*** Opening of DATA TO PROCESS ***

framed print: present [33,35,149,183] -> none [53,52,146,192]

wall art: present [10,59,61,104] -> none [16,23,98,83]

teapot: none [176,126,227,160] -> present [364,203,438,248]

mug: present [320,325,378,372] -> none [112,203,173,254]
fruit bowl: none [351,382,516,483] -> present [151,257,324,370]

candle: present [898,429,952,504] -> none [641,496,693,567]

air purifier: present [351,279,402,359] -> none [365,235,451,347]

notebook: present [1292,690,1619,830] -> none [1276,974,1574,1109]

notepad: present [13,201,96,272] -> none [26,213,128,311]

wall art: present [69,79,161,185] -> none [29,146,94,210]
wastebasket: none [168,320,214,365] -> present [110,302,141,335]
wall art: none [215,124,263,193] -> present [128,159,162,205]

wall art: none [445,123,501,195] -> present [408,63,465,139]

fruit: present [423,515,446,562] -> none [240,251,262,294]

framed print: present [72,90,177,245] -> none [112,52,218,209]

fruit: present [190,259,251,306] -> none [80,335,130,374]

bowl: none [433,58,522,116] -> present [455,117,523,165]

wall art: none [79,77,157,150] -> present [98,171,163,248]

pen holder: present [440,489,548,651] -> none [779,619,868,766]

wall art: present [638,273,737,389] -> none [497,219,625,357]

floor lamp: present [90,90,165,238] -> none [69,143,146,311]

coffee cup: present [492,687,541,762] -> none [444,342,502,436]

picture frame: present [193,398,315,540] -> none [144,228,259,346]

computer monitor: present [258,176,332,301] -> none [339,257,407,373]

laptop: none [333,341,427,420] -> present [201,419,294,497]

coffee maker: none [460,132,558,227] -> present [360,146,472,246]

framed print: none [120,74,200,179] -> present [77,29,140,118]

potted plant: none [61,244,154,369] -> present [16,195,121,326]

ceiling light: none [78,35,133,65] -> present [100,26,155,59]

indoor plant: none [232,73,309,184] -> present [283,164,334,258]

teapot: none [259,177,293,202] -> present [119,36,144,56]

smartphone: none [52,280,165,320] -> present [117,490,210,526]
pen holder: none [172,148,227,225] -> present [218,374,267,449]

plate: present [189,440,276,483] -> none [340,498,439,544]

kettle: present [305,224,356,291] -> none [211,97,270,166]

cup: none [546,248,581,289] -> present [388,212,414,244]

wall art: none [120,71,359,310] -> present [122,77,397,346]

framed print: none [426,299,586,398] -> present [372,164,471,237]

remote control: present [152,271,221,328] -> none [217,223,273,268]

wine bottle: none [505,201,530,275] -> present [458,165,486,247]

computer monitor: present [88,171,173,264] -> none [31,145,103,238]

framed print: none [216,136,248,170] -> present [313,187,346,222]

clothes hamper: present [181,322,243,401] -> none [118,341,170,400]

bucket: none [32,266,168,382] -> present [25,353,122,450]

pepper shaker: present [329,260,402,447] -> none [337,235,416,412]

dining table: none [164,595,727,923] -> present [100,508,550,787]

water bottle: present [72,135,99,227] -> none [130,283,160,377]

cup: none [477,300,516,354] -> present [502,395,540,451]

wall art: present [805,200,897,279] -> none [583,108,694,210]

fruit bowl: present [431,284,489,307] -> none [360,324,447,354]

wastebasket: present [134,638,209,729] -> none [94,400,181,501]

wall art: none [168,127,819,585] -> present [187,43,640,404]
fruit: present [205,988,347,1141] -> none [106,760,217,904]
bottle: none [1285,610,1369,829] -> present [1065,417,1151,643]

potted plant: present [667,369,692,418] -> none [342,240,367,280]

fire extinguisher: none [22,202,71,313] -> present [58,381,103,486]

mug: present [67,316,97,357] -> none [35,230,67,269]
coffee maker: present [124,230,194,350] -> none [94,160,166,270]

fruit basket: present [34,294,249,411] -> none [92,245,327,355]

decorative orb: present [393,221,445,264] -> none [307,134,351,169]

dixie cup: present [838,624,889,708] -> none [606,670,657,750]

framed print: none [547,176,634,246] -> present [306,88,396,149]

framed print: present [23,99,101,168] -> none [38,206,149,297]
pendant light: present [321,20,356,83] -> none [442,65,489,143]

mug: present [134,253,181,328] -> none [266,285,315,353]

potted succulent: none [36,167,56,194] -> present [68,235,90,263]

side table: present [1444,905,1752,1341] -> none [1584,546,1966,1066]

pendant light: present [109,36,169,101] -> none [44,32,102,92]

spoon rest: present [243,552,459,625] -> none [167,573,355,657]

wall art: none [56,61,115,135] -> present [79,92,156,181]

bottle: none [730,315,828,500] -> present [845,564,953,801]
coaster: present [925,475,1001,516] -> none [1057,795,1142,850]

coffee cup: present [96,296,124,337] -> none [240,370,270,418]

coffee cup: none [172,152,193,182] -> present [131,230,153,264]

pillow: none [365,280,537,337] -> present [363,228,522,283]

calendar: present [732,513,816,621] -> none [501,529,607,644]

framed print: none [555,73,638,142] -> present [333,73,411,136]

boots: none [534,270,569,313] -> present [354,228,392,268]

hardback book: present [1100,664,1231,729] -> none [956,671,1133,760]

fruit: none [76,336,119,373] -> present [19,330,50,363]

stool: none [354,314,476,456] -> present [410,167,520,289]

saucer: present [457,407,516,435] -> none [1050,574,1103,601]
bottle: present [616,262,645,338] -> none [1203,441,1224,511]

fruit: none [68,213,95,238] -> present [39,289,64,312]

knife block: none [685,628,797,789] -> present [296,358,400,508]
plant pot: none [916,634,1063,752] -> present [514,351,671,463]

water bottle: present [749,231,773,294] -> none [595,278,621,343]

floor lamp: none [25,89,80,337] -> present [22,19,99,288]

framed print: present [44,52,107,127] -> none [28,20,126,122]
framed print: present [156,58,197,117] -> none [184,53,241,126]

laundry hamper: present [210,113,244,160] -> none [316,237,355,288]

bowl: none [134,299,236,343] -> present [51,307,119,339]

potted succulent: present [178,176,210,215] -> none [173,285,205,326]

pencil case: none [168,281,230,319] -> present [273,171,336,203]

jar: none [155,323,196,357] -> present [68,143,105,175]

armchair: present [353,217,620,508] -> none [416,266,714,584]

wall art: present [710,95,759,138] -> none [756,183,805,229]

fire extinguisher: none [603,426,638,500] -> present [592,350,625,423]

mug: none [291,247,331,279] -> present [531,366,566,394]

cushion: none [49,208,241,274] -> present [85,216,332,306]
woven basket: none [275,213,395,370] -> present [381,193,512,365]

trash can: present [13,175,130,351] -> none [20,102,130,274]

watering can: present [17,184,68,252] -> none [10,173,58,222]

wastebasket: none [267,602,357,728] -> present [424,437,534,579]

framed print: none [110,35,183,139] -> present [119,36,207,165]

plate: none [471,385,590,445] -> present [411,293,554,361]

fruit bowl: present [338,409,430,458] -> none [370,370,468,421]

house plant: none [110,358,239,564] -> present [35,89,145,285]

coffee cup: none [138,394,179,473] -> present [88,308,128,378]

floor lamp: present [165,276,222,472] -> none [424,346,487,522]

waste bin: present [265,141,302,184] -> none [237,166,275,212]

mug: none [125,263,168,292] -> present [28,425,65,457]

*** Close of DATA TO PROCESS ***

__PROBLEM TO WORK ON__
All lines above from the one containing "decorative orb: present" to the one containing "framed print: present [23,99,101,168]" must be repeated exactly, both lines included, and no others.

__ANSWER TO THIS TASK__
decorative orb: present [393,221,445,264] -> none [307,134,351,169]

dixie cup: present [838,624,889,708] -> none [606,670,657,750]

framed print: none [547,176,634,246] -> present [306,88,396,149]

framed print: present [23,99,101,168] -> none [38,206,149,297]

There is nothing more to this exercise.